Die eingeführten theoretischen Ansätze liefern Distinktionsmerkmale für die Formen literarischer Heimsuchung. Einem wichtigen Schritt der Differenzierung und Konkretisierung dient die dritte theoretische Richtung in dieser Arbeit. Ihre gleichwertige Stellung mit den ersten beiden Richtungen begründet sich ursprünglich in meiner Wertschätzung von Roger Luckhursts Kritik an einer möglichen Verallgemeinerung der Spektralität: Er plädiert dafür, den Fokus auf die generative loci literarischen Spuks zu legen. Heimsuchungen und die Wahrnehmung dessen generieren sich ihm zufolge aus spezifischen kulturhistorischen Zusammenhängen, also der Geschichte und den Traditionen eines Ortes, sowie den Erzähltraditionen, in welchen die Fiktionen über diesen Ort stehen (Luckhurst 2013, 78-80, 83-84). Dieser Lösungsvorschlag erfordert im Falle

dieser Arbeit eine Einbindung der jüngeren südafrikanischen Literatur und ihren Konfigurationen von Raum und Heimat, wie beispielsweise der Tradition des Farmromans im Zusammenhang der Post-Apartheid. Indem die generative loci − betreffenden Formen auf einer Ebene mit psychologischen und den abstrakteren poststrukturalistischen Ansätzen stehen, entsteht Ausgewogenheit und zugleich eine Konkretisierung.
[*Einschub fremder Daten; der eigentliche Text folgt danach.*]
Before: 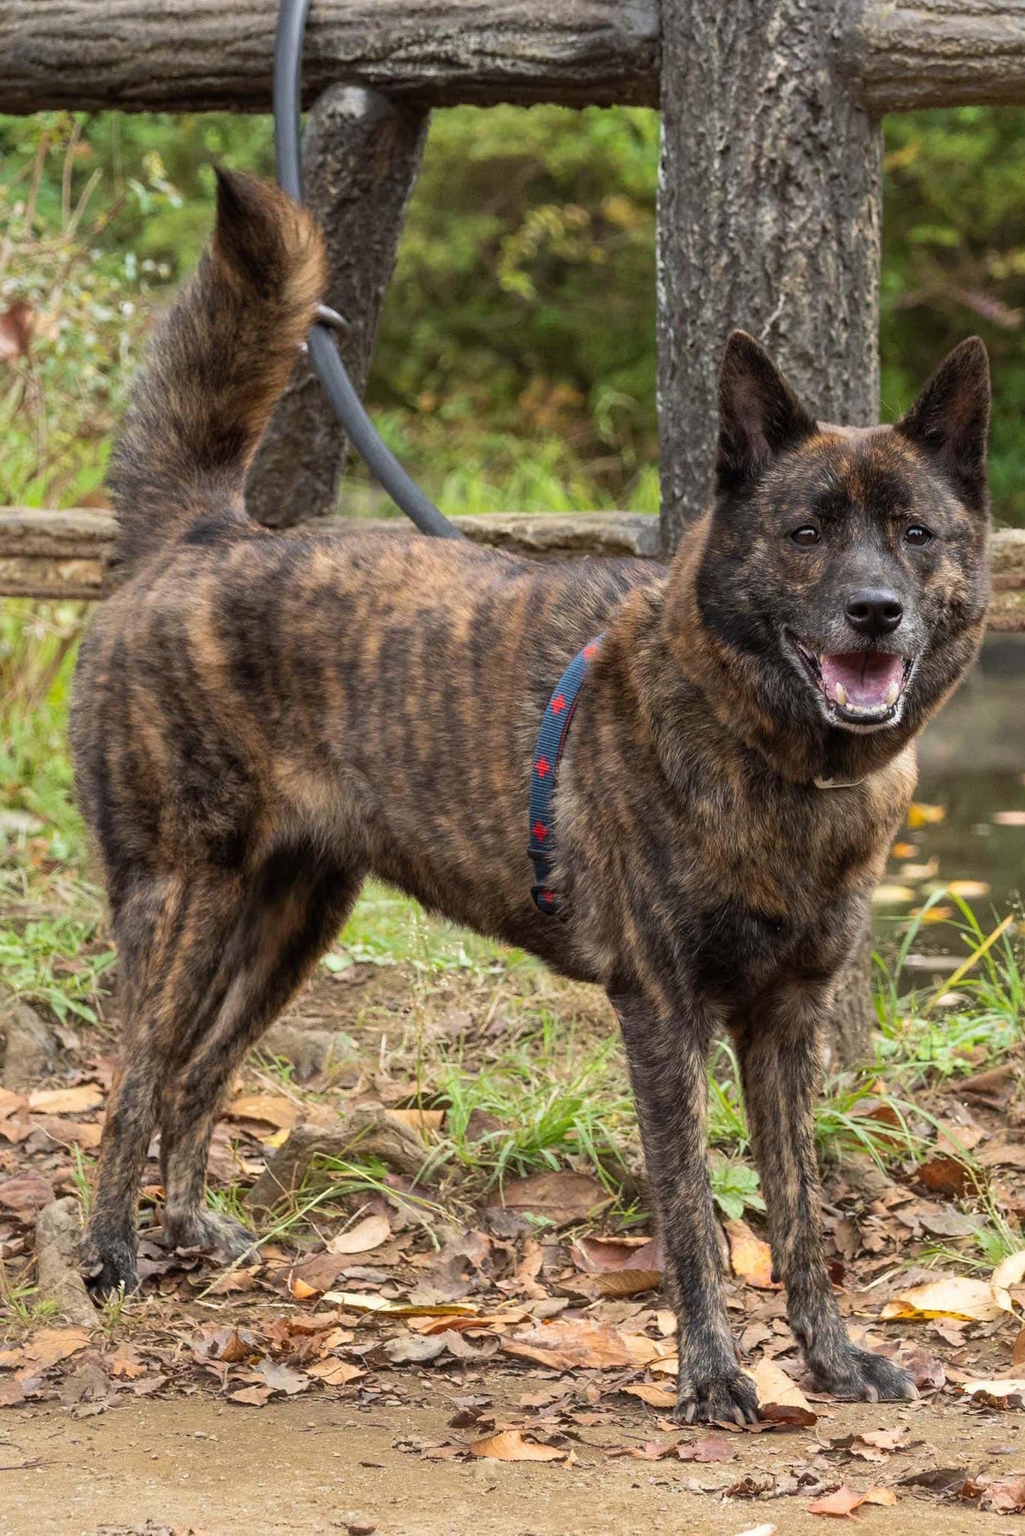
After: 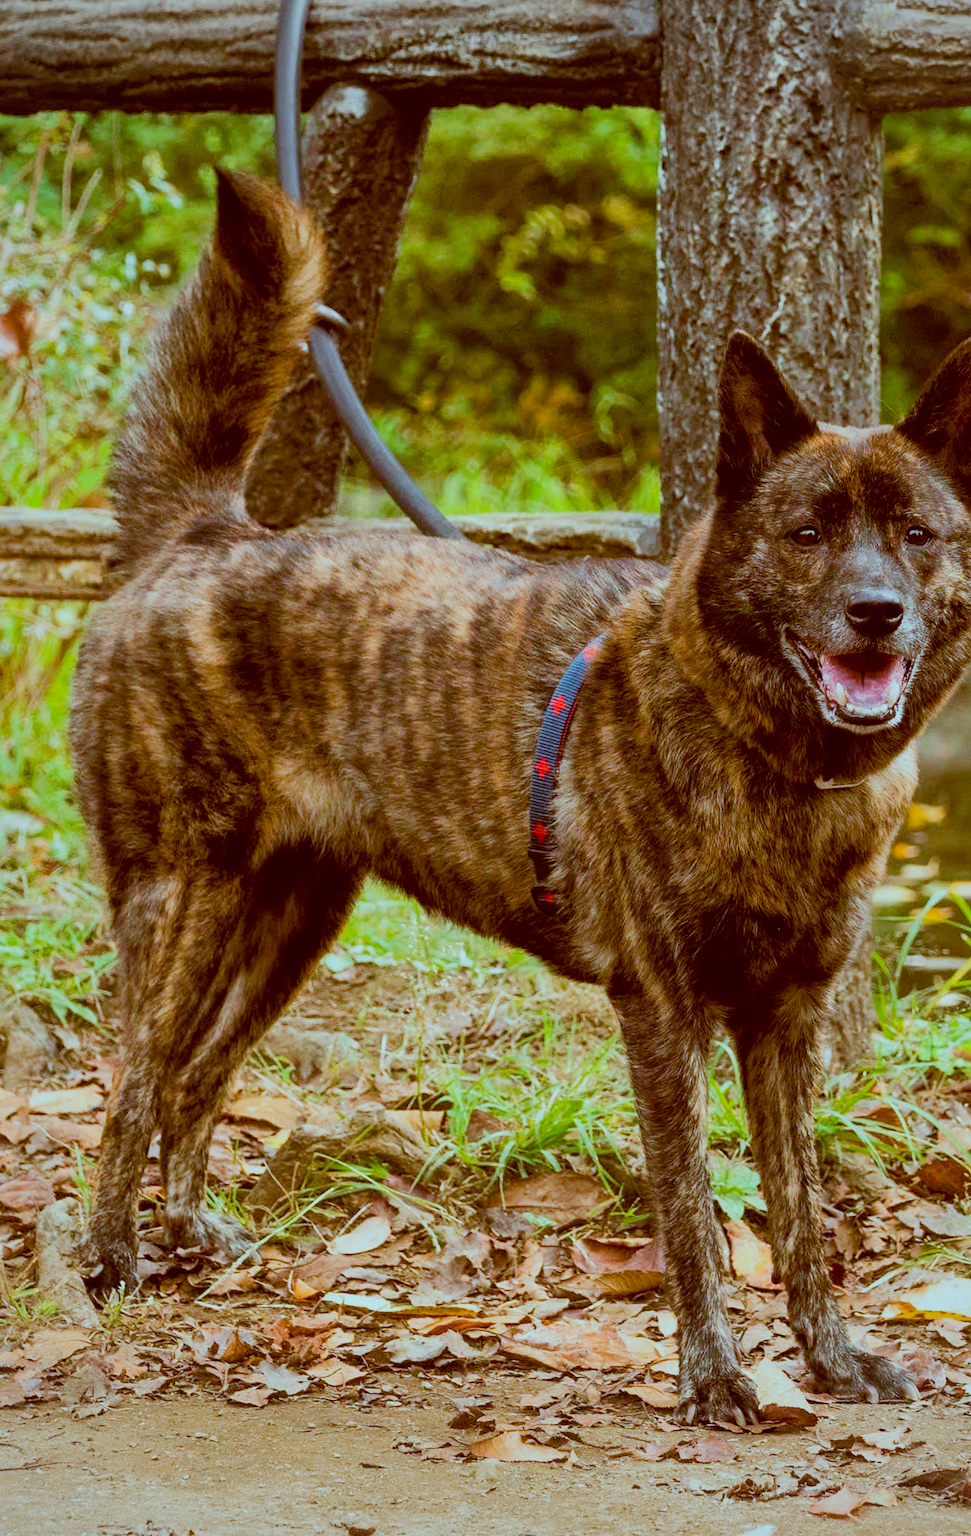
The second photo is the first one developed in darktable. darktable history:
crop and rotate: right 5.167%
color balance rgb: perceptual saturation grading › global saturation 10%, global vibrance 10%
sigmoid: contrast 1.7
color balance: lift [1, 1.015, 1.004, 0.985], gamma [1, 0.958, 0.971, 1.042], gain [1, 0.956, 0.977, 1.044]
vignetting: fall-off start 85%, fall-off radius 80%, brightness -0.182, saturation -0.3, width/height ratio 1.219, dithering 8-bit output, unbound false
color correction: highlights a* -14.62, highlights b* -16.22, shadows a* 10.12, shadows b* 29.4
shadows and highlights: on, module defaults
In den jeder Textanalysen folgenden Zwischenfazit-Kapiteln ordnen sich die Ergebnisse in drei Analysekategorien. Diese definieren sich wie folgt:

1. Ordnung

Diese erste Analysekategorie betrifft das im Text gegebene Heim: die Beschaffenheit und Gestaltung des erzählten Raumes. Ich stelle die jeweilige Ordnung eines erzählten Zuhauses vor, aber auch das Zusammenleben der dort heimischen Figuren, ihren Blick auf die Welt, und wie sie sich darin eingerichtet haben − insofern dies für die Heimsuchungen relevant ist. Dazu dienen, neben den in den Vorüberlegungen formulierten Formen, einzelne Arbeiten, die sich speziell mit dem Zusammenleben in einem literarischen Zuhause beschäftigen, wie Gaston Bachelards Poetik des Raumes (2011) und Roland Barthes' Wie zusammen leben (2007).

2. Störungen

In der zweiten Analysekategorie rücken die drei Strukturmerkmale der Heimsuchungen und somit auch die in den Vorüberlegungen zusammengestellten Formen weiter in den Vordergrund. Unter der Analysekategorie „Störungen“ wird herausgearbeitet, wie eine bis dahin bezüglich ihrer Konfiguration untersuchte Ordnung aus den Fugen gebracht wird. In ihr können Geister oder Eindringlinge destabilisierend wirken, aber dies muss nicht in jedem Falle gegeben sein. Die Heimsuchungen können sich auch in Störungen der Zeitstruktur und Kontinuität äußern: Auslassungen, Wiederholungen wie in einer

„Zeitschleife“ oder ein „Festhaken“ an Vergangenem markieren zeitliche Störungen, die in der gegenwärtigen Ordnung subversiv wirken. Auch unheimliche Effekte, wie eine Beobachtung oder Überwachung des privaten Wohnraumes von außen, oder eine wechselnde Sichtbarkeit und Unsichtbarkeit von etwas oder jemandem, sind Faktoren einer Störung. Ebenso können irritierende Doppelungen und Zersplitterungen, Auslassungen, Aushöhlungen, Invasionen oder Verkehrungen auftauchen, so dass die Grenzen einzelner Räume oder Individuen mehrdeutig werden. Dabei muss nicht unbedingt der ästhetische

Effekt des Unheimlichen gegeben sein, auch wenn er eine solche Störung meist begleitet.

Die Resonanzen fallen unter den Figuren und in den Texten unterschiedlich aus.